Vefa bir semt midir?
Ağzımızdan düşürmediğimiz, ama hayatımızda ne kadar yaşattığımız meçhul olan bir kelime. Kimine göre eski dostluğu yâd etmek, kimine göre geçmişe sadakat, kimine göre de sadece bir İstanbul semti… vefa bir semtten çok daha fazlası, insanın karakterinde, vicdanında, ruhunda yeşeren bir değerdir. Vefâ, en temel anlamıyla bir kimsenin her türlü söz ve eyleminde sadakati esas alarak hareket etmesidir. Bu kapsamda sözünde durmak, ahdine ve akdine sadakat göstermek, emanete riayet etmek, bir işi tam ve kusursuz yerine getirme kararlılığına sahip olmaktır.
Vefa neden bu kadar önemli? Fertlerin diğerleriyle ilişkisini sağlayan, toplumsal dağınıklığı, bozulmayı engelleyen bağdır. Milletler bu hasletle fazilete erer. Devletler bu meziyetle itibarını koruyabilir. Aileler sadakatle varlıklarını devam ettirebilir.

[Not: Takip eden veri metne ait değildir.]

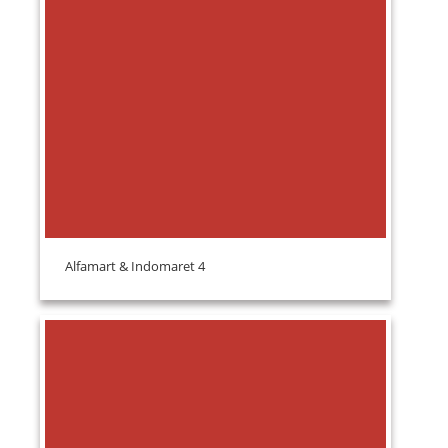
Alfamart & Indomaret 4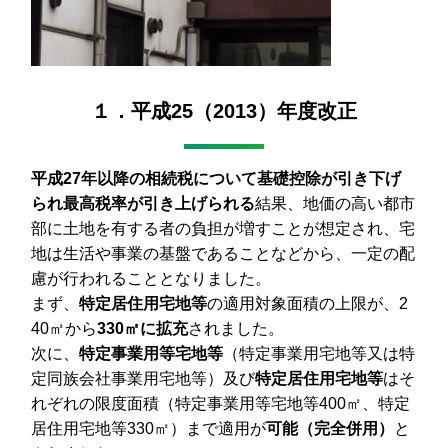
１．平成25（2013）年度改正
平成27年以降の相続税について基礎控除が引き下げ
られ最高税率が引き上げられる
結果、地価の高い都市
部に土地を有する者の負担が増すことが想定され、宅
地は生活や事業の基盤であることなどから、一定の配
慮が行われることとなりました。
まず、
特定居住用宅地等
の適用対象面積の上限が、2
40㎡から
330㎡に拡充
されました。
次に、
特定事業用等宅地等
（特定事業用宅地等又は特
定同族会社事業用宅地等）及び
特定居住用宅地等
はそ
れぞれの限度面積（特定事業用等宅地等400㎡、特定
居住用宅地等330㎡）まで適用が
可能（完全併用）
と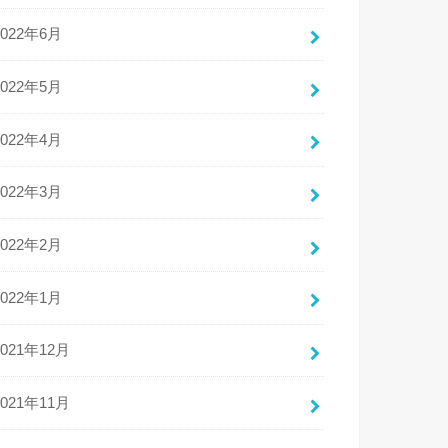
2022年6月
2022年5月
2022年4月
2022年3月
2022年2月
2022年1月
2021年12月
2021年11月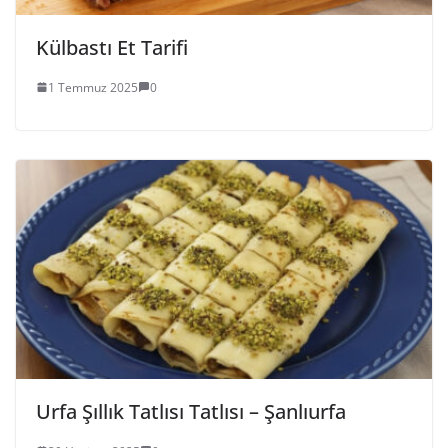
Külbastı Et Tarifi
1 Temmuz 2025
0
Urfa Şıllık Tatlısı Tatlısı – Şanlıurfa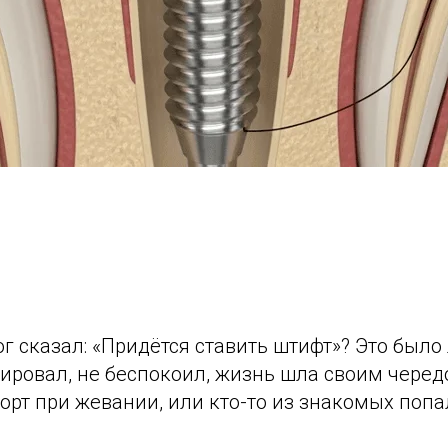
г сказал: «Придётся ставить штифт»? Это было 
ировал, не беспокоил, жизнь шла своим чередо
орт при жевании, или кто-то из знакомых попа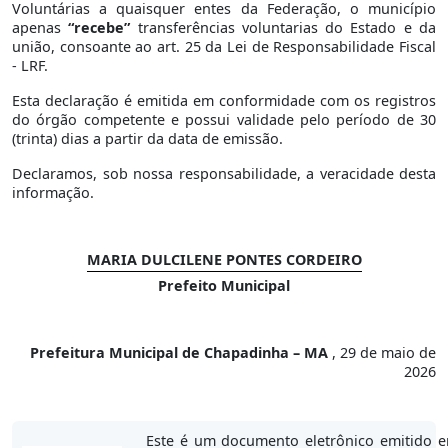
Voluntárias a quaisquer entes da Federação, o município
apenas
“recebe”
transferências voluntarias do Estado e da
união, consoante ao art. 25 da Lei de Responsabilidade Fiscal
- LRF.
Esta declaração é emitida em conformidade com os registros
do órgão competente e possui validade pelo período de 30
(trinta) dias a partir da data de emissão.
Declaramos, sob nossa responsabilidade, a veracidade desta
informação.
MARIA DULCILENE PONTES CORDEIRO
Prefeito Municipal
Prefeitura Municipal de Chapadinha – MA
, 29 de maio de
2026
Este é um documento eletrônico emitido 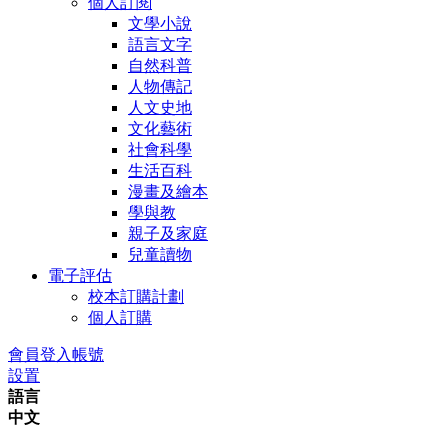
個人訂閱
文學小說
語言文字
自然科普
人物傳記
人文史地
文化藝術
社會科學
生活百科
漫畫及繪本
學與教
親子及家庭
兒童讀物
電子評估
校本訂購計劃
個人訂購
會員登入帳號
設置
語言
中文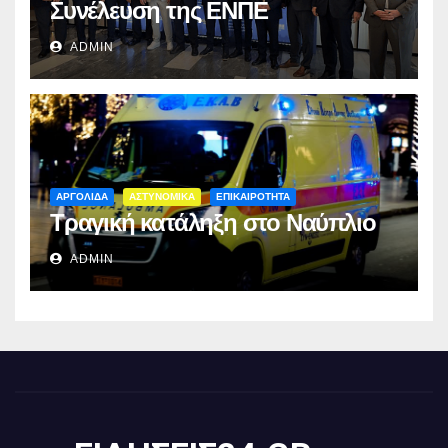
Συνέλευση της ΕΝΠΕ
ADMIN
ΑΡΓΟΛΙΔΑ
ΑΣΤΥΝΟΜΙΚΑ
ΕΠΙΚΑΙΡΟΤΗΤΑ
Τραγική κατάληξη στο Ναύπλιο
ADMIN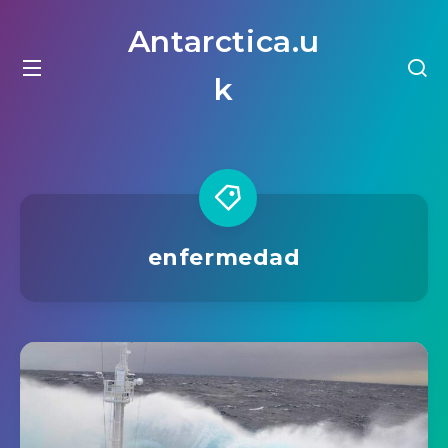
Antarctica.u
k
enfermedad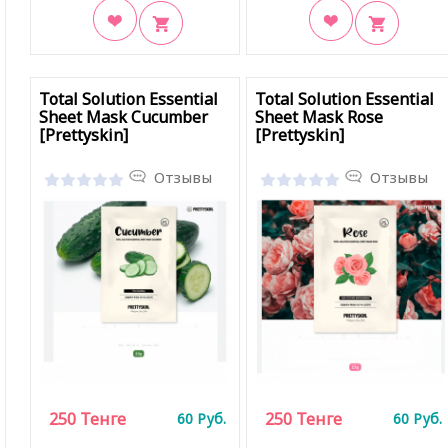
В закладки
В закладки
Total Solution Essential
Total Solution Essential
Sheet Mask Cucumber
Sheet Mask Rose
[Prettyskin]
[Prettyskin]
Отзывы
Отзывы
250
Тенге
250
Тенге
60
Руб.
60
Руб.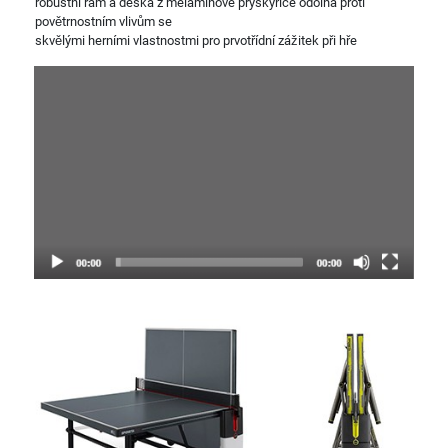
robustní rám a deska z melaminové pryskyřice odolná proti
povětrnostním vlivům se
skvělými herními vlastnostmi pro prvotřídní zážitek při hře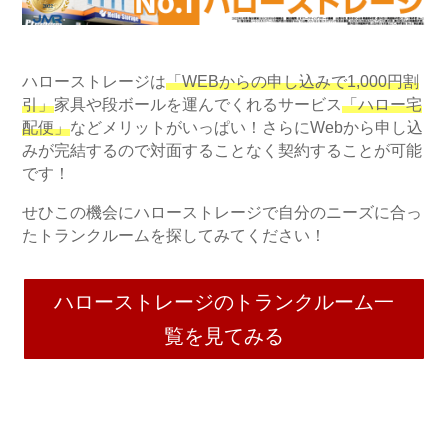
ハローストレージは
「WEBからの申し込みで1,000円割
引」
家具や段ボールを運んでくれるサービス
「ハロー宅
配便」
などメリットがいっぱい！さらにWebから申し込
みが完結するので対面することなく契約することが可能
です！
せひこの機会にハローストレージで自分のニーズに合っ
たトランクルームを探してみてください！
ハローストレージのトランクルーム一
覧を見てみる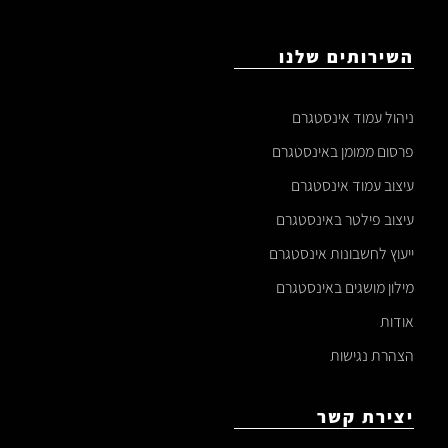
השירותים שלנו
ניהול עמוד אינסטגרם
פרסום ממומן באינסטגרם
עיצוב עמוד אינסטגרם
עיצוב פילטר באינסטגרם
ייעוץ לחשבונות אינסטגרם
מילון מושגים באינסטגרם
אודות
הצהרת נגישות
יצירת קשר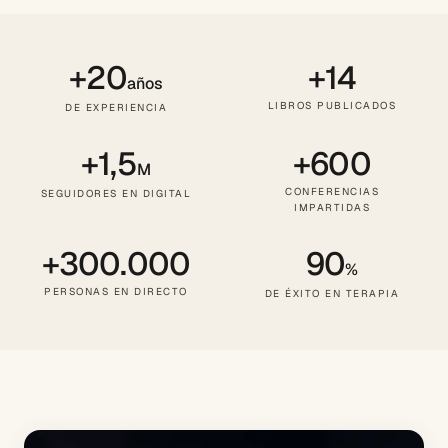
+20
+14
años
LIBROS PUBLICADOS
DE EXPERIENCIA
+1,5
+600
M
CONFERENCIAS
SEGUIDORES EN DIGITAL
IMPARTIDAS
+300.000
90
%
PERSONAS EN DIRECTO
DE ÉXITO EN TERAPIA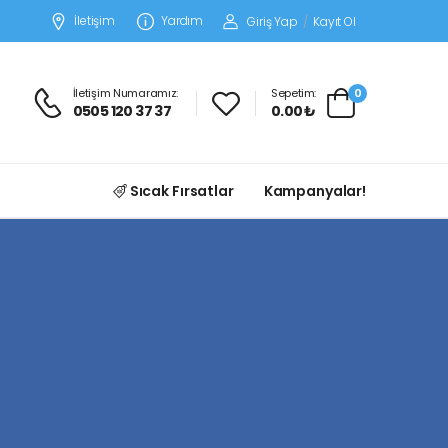
İletişim
Yardım
Giriş Yap
/
Kayıt Ol
İletişim Numaramız:
Sepetim:
0
0505 120 37 37
0.00 ₺
Sıcak Fırsatlar
Kampanyalar!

İnsan hatırlanmak ister. Bir zamanlar yan yana yürüdüğü insanların, omuz omuza mücadele verdiği dostların, ekmeğini bölüştüğü akrabaların vefalı olmasını bekler. Ahde vefa, verilen sözün, edilen yeminlerin, geçmişte yaşanmış iyi günlerin hatırını sayar. Çagımız vefa yoksunluğu çekiyor. Bugün, menfaatler dostluğun önüne geçip vefa kavramı nostaljik bir hatıraya dönüşüyor.
İLMİ VE DİNİ AÇIDAN VEFA
İslam’da vefa, insanı erdemli kılan en önemli hasletlerden biridir. Hz. Peygamber (s.a.v), vefanın en güzel örneklerini sergileyip, düşmanlarının bile hakkını teslim etmiştir. Kur’an-ı Kerim’de, “Sözünüzde durun, çünkü verilen söz sorumluluk gerektirir” (İsra, 34) buyurularak, vefanın sadece insana değil, Allah’a ve topluma karşı bir sorumluluğunu vurgulanmıştır. Vefa, verilen sözde durmak, emanete sahip çıkmak, dostluğu, akrabalığı, kardeşliği menfaatlere feda etmemektir.

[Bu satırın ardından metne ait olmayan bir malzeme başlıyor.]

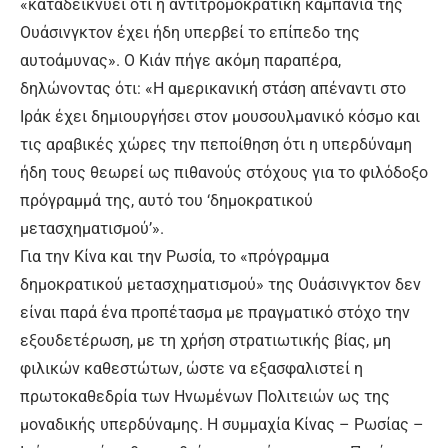
«καταδεικνύει ότι η αντιτρομοκρατική καμπάνια της
Ουάσινγκτον έχει ήδη υπερβεί το επίπεδο της
αυτοάμυνας». Ο Κιάν πήγε ακόμη παραπέρα,
δηλώνοντας ότι: «Η αμερικανική στάση απέναντι στο
Ιράκ έχει δημιουργήσει στον μουσουλμανικό κόσμο και
τις αραβικές χώρες την πεποίθηση ότι η υπερδύναμη
ήδη τους θεωρεί ως πιθανούς στόχους για το φιλόδοξο
πρόγραμμά της, αυτό του ‘δημοκρατικού
μετασχηματισμού’».
Για την Κίνα και την Ρωσία, το «πρόγραμμα
δημοκρατικού μετασχηματισμού» της Ουάσινγκτον δεν
είναι παρά ένα προπέτασμα με πραγματικό στόχο την
εξουδετέρωση, με τη χρήση στρατιωτικής βίας, μη
φιλικών καθεστώτων, ώστε να εξασφαλιστεί η
πρωτοκαθεδρία των Ηνωμένων Πολιτειών ως της
μοναδικής υπερδύναμης. Η συμμαχία Κίνας – Ρωσίας –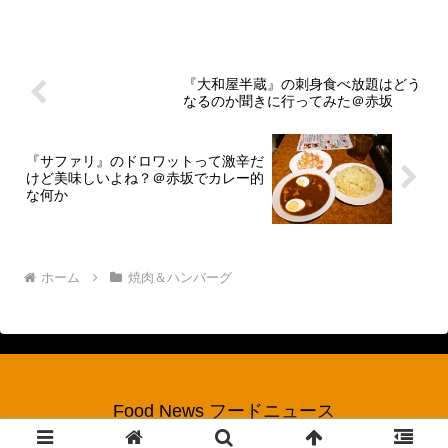
いくつか持っているのですが、そこら辺
とか聞きたいです？ま、色々と書いて来
たので詳しい事は過去記事参照ですが、
あえて言おう！「釣り好きオ...
『大和屋半蔵』の刺身食べ放題はどう
なるのか聞きに行ってみた＠赤坂
『サファリ』のドロワットって激辛だ
けど美味しいよね？＠赤坂でカレー的
な何か
ホーム
焼肉＆ハンバーグ
Food News フードニュース
© 2017 Food News フードニュース.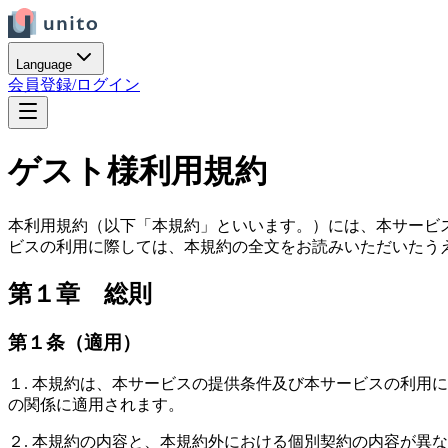
Language
会員登録/ログイン
ゲスト様利用規約
本利用規約（以下「本規約」といいます。）には、本サービス
ビスの利用に際しては、本規約の全文をお読みいただいたう
第１章 総則
第１条（適用）
１. 本規約は、本サービスの提供条件及び本サービスの利用
の関係に適用されます。
２. 本規約の内容と、本規約外における個別契約の内容が異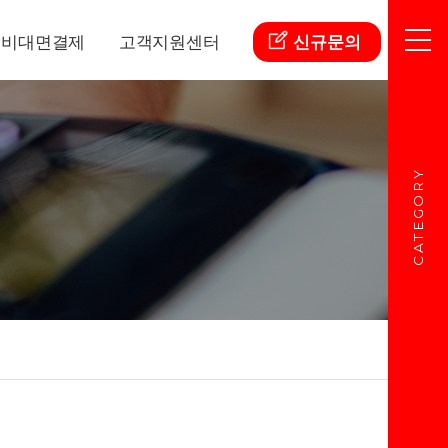
비대면결제
고객지원센터
신규문의
CATEGORY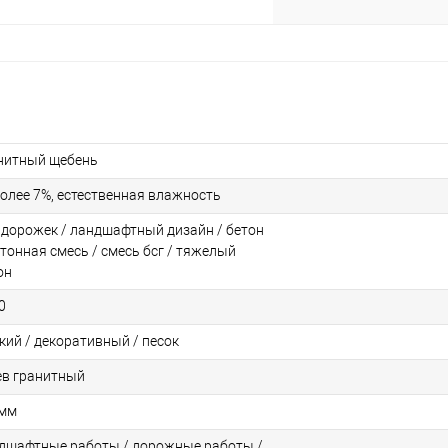
нитный щебень
более 7%, естественная влажность
 дорожек / ландшафтный дизайн / бетон
етонная смесь / смесь бсг / тяжелый
он
0
кий / декоративный / песок
ев гранитный
 мм
дшафтные работы / дорожные работы /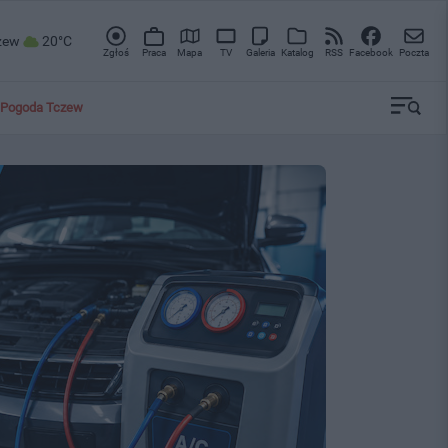
zew
20°C
Zgłoś
Praca
Mapa
TV
Galeria
Katalog
RSS
Facebook
Poczta
Pogoda Tczew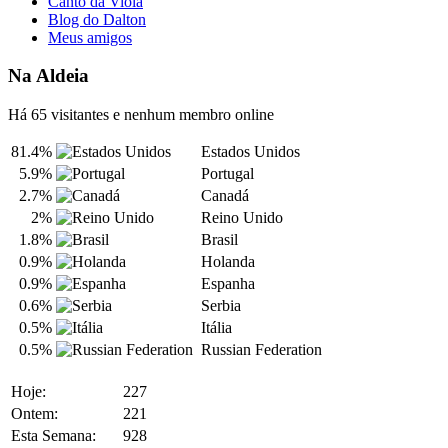
Canto da Viola
Blog do Dalton
Meus amigos
Na Aldeia
Há 65 visitantes e nenhum membro online
81.4%
Estados Unidos
5.9%
Portugal
2.7%
Canadá
2%
Reino Unido
1.8%
Brasil
0.9%
Holanda
0.9%
Espanha
0.6%
Serbia
0.5%
Itália
0.5%
Russian Federation
Hoje:
227
Ontem:
221
Esta Semana:
928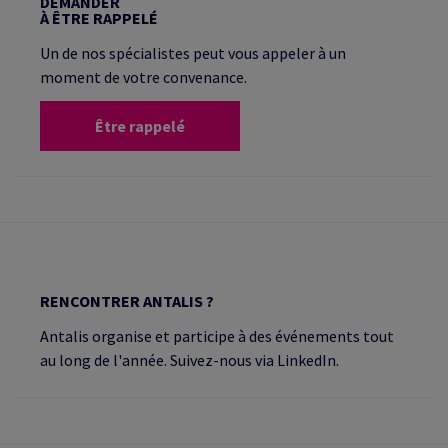
DEMANDER
À ÊTRE RAPPELÉ
Un de nos spécialistes peut vous appeler à un
moment de votre convenance.
Être rappelé
RENCONTRER ANTALIS ?
Antalis organise et participe à des événements tout
au long de l'année. Suivez-nous via LinkedIn.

SOSYOLOJİK VE DUYGUSAL BOYUTU
Bir toplumda vefa azalırsa, güven de azalır. Güvenin olmadığı bir yerde insanlar birbirine sırt döner, dostluklar çıkar ilişkisine dönüşür. Bugün insanların birbirine duyduğu güvensizlik, akrabalık bağlarının zayıflaması, vefasızlığın en somut örnekleridir. Eskiden mahalle kültürü içinde herkes birbirine sahip çıkardı, şimdi ise yan komşumuzun adını bile bilmiyoruz. Vefa, toplumsal bir çimentodur; eksildiğinde toplumda yalnızlaşma, bireyselleşme ve sevgisizlik baş gösterir.

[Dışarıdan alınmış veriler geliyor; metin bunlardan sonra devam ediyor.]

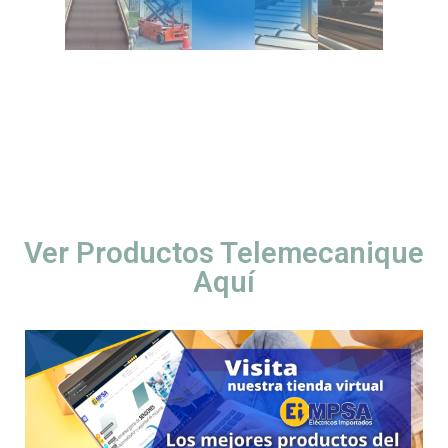
Ver Productos Telemecanique
Aquí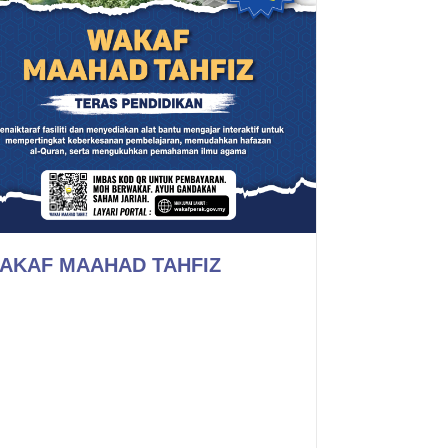
AKAF MAAHAD TAHFIZ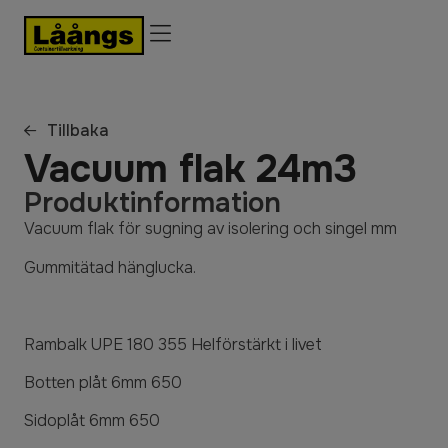
Kvalitet & miljö
Tillbaka
Vacuum flak 24m3
Produktinformation
Vacuum flak för sugning av isolering och singel mm
Gummitätad hänglucka.
Rambalk UPE 180 355 Helförstärkt i livet
Botten plåt 6mm 650
Sidoplåt 6mm 650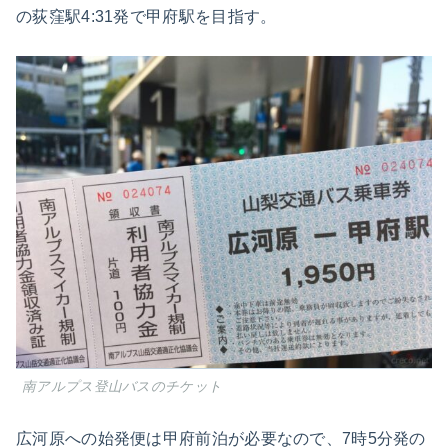
の荻窪駅4:31発で甲府駅を目指す。
南アルプス登山バスのチケット
広河原への始発便は甲府前泊が必要なので、7時5分発の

BİLİMSEL VE PSİKOLOJİK ETKİLERİ
Psikologlara göre, vefasızlık insanı derin bir boşluğa sürükler. İnsan, hayatında kıymet verip emek harcadığı kişilerden aynı özeni bekler. Beklenen vefa gösterilmediğinde, kişi duygusal kırılmalar yaşar, güven duygusu zedelenir. Uzun vadede yalnızlaşmaya, hatta depresyona neden olabilir. Zira insan, hayatına dokunan insanların da kendisini unutmadığını bilmek ister.
PEKİ, ÇARE NEDİR?
Vefayı semt ismi olmaktan çıkarıp hayatımıza dahil etmeliyiz. Emeği geçenleri hatırlamalı, dostlukları çıkarlara feda etmemeli, sadece iyi gün dostu olmamalıyız. Bize iyilik edenlere bir teşekkür mesajı yazmak, eski bir dostu aramak, anne-babamızı unutmayıp hâl hatır sormak… Küçük ama anlamlı adımlardır.
Unutmayalım ki vefa gösteren, vefa bulur. Vefasızlık eken ise bir gün, unutulmuşluk biçer.